Wesel feiert erstes gemeinsames Iftar als Zeichen des Zusammenhalts im Ramadan
Hannah PetersWesel feiert erstes gemeinsames Iftar als Zeichen des Zusammenhalts im Ramadan
Wesel veranstaltet erstes gemeinschaftliches Iftar, um während des Ramadan zusammenzubringen
Rund 100 Gäste unterschiedlicher Glaubensrichtungen, lokaler Gruppen und politischer Hintergründe kamen in Wesel zum ersten gemeinsamen Iftar der Stadt zusammen. Die Veranstalter wollten mit dem Event den Dialog fördern und das soziale Miteinander stärken.
Mit dem Sonnenuntergang eröffnete Julian Agushi von Horizont e.V. den Abend mit dem Gebetsruf. Anschließend teilten die Gäste ein Iftar-Mahl – ein vielfältiges Büfett, mit dem sie gemeinsam ihr Fasten brachen. Das Fasten im Ramadan ist eine zentrale Praxis im Islam und steht für eine Zeit der Besinnung und spirituellen Entwicklung.

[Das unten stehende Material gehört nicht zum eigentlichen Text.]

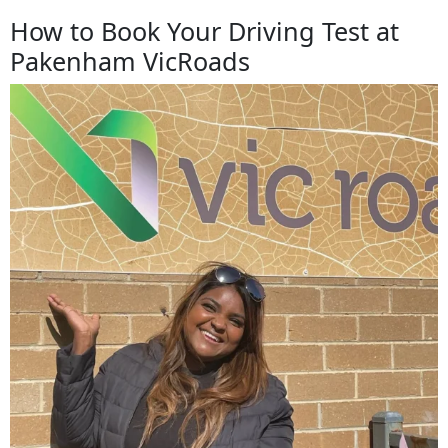
How to Book Your Driving Test at
Pakenham VicRoads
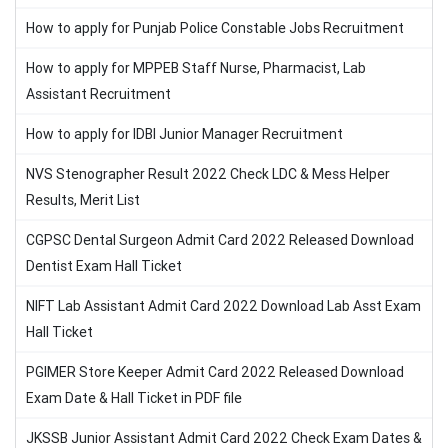
How to apply for Punjab Police Constable Jobs Recruitment
How to apply for MPPEB Staff Nurse, Pharmacist, Lab
Assistant Recruitment
How to apply for IDBI Junior Manager Recruitment
NVS Stenographer Result 2022 Check LDC & Mess Helper
Results, Merit List
CGPSC Dental Surgeon Admit Card 2022 Released Download
Dentist Exam Hall Ticket
NIFT Lab Assistant Admit Card 2022 Download Lab Asst Exam
Hall Ticket
PGIMER Store Keeper Admit Card 2022 Released Download
Exam Date & Hall Ticket in PDF file
JKSSB Junior Assistant Admit Card 2022 Check Exam Dates &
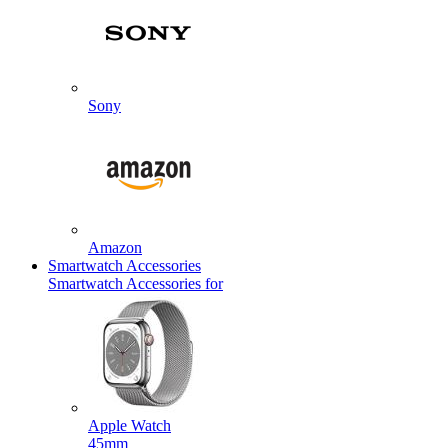
Sony
Amazon
Smartwatch Accessories
Smartwatch Accessories for
Apple Watch
45mm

Vertreter lokaler Gemeinden sprachen über die Bedeutung von Gemeinschaft, Selbstreflexion und Zusammenhalt im heiligen Monat. Die Veranstaltung war eine gemeinsame Initiative islamischer Kulturvereine, katholischer und evangelischer Kirchen sowie der Stadt Wesel. Bürgermeister Rainer Benien betonte, wie solche Begegnungen die Einheit und den gegenseitigen Respekt unter den Bürgern fördern.
Jihane Zerhouni, Vorsitzende des Ausschusses für Chancengleichheit und Integration, unterstrich die Symbolkraft des gemeinsamen Essens. Das Teilen einer Mahlzeit schaffe Verbindungen über alle Unterschiede hinweg, so Zerhouni. Die Organisatoren dankten zudem allen beteiligten Gemeinschaften und der Integrationsbeauftragten der Stadt für die Unterstützung.
Obwohl es in Wesel das erste Iftar dieser Art war, gibt es ähnliche interreligiöse Treffen bereits in anderen deutschen Städten. In den vergangenen Jahren fanden etwa in Gelsenkirchen, Dortmund und Hannover gemeinsame Iftars statt, wenn auch ohne genaue Teilnehmerzahlen.
Die Veranstaltung bot Menschen verschiedener Glaubensrichtungen in Wesel einen Raum des Austauschs. Durch Essen und Gespräche festigten die Teilnehmenden die Verbundenheit in der Gemeinschaft. Die Organisatoren hoffen, dass solche Initiativen auch künftig das Verständnis und die Zusammenarbeit fördern werden.